Professor Viktor Yelenskyi, Ukraine’s newly appointed religious freedom watchdog, says that for more than 30 years, the UOC leadership has “poisoned people with the ideas of the Russian world.” He defended the SBU’s attacks, comparing them to the post-9/11 crackdown on Islamic extremism. “Ukraine remains a safe haven for religious freedom.”

However, at the end of 2022, the government refused to renew the church lease for the cathedral in central Lavra and transferred the keys to the similarly named but completely different Ukrainian Orthodox Church (OCU). separate. Rival OCU celebrated Orthodox Christmas (on January 7) there for the first time this year.

Speaking outside the church on Christmas Day, Alla, who declined to give her last name, said: “I think this should have been done a long time ago.”

“We endured this [UOC] evil and turn a blind eye to thinking they should be tolerant, but war has exposed it all.”

Father Pavlo Mityaev is pictured at the Ukrainian Orthodox Church of the Nativity of the Virgin Mary in Vita Poshtova, a village just outside Kyiv.

The Ukrainian Orthodox Church held Christmas Mass this year in a smaller church, just a few steps from the cathedral. Kyrylo Serheyev, a student at Lavra seminary, said that especially this year, he prayed for the Ukrainian army. And despite government sanctions and close scrutiny of his church, he insists “our patriotism has not diminished.”

Viktoria Vinnyk said she was very sad that this year she could not celebrate Mass at the central cathedral. Although she speaks Russian, she has never been to Russia.

“I hope better things come to my country.

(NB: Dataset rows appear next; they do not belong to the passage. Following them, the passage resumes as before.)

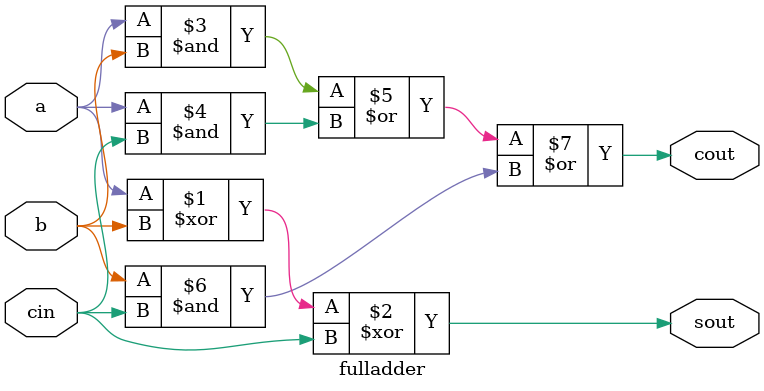
<source format=v>
`timescale 1ns / 1ps

module fulladder(sout, cout, a, b, cin);
	output sout, cout;
	input a, b, cin;
	
	assign sout = (a ^ b ^ cin);
	assign cout = ((a & b) | (a & cin) | (b & cin));
endmodule

</source>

And I hope that the situation will change,” she said.

Churches aren’t the only holy places that change hands. Outside Kyiv, in the village of Vita Poshtova, a small church sits on a hillside above a frozen Soviet-era lake. It is the only one in the village. In September, the congregation voted to convert the church from a UOC to an independent OCU. Parishioner Olha Mazurets says she is uncomfortable with any connection with Russia.

“It is a matter of identity and self-preservation. We also have to identify our enemies,” she told CNN.

Ceiling of the Church of the Nativity of the Virgin Mary at Vita Poshtova in Ukraine.

Father Pavlo Mityaev, newly appointed priest said before the war, “people don’t pay attention to whether it is Ukrainian or Russian speaking church, they are going to God. But when the war started, everything changed.”

According to Klyment, as many as 400 of the UOC’s 12,000 churches in Ukraine have converted to the OCU since the war began.

The security services say that since the full-blown invasion began, 19 church chaplains have been charged and five have been convicted.

In December, UOC priest Andriy Pavlenko was sentenced to 12 years for passing information about Ukrainian battlefield positions in the Donbas to the Russians. A week later, he was sent to Russia as part of a prisoner exchange.

Klyment admits to the priest’s guilt but dismisses other cases – like priest Vinnytsia indicted just this week for disseminating pro-Russian propaganda – as hollow accusations. He thinks the broader church is being unjustly tarnished.

“Members of the Ukrainian Orthodox… are citizens of Ukraine, and sometimes the best citizens of Ukraine, demonstrating patriotism with their lives,” he said, referring to UOC members. fighting on the front lines.

In his nightly address on December 1, President Volodymyr Zelensky said he was ready to weather the attacks – proposing legislation that would ban churches with “centers of influence” in Russia from operating in Ukraine – all in the name of “spiritual independence”.

“We will never allow anyone to build an empire within Ukraine’s soul,” he said.

But Klyment believes that law will only put his church in a quandary.

“What do you call persecution if not this?” he asks.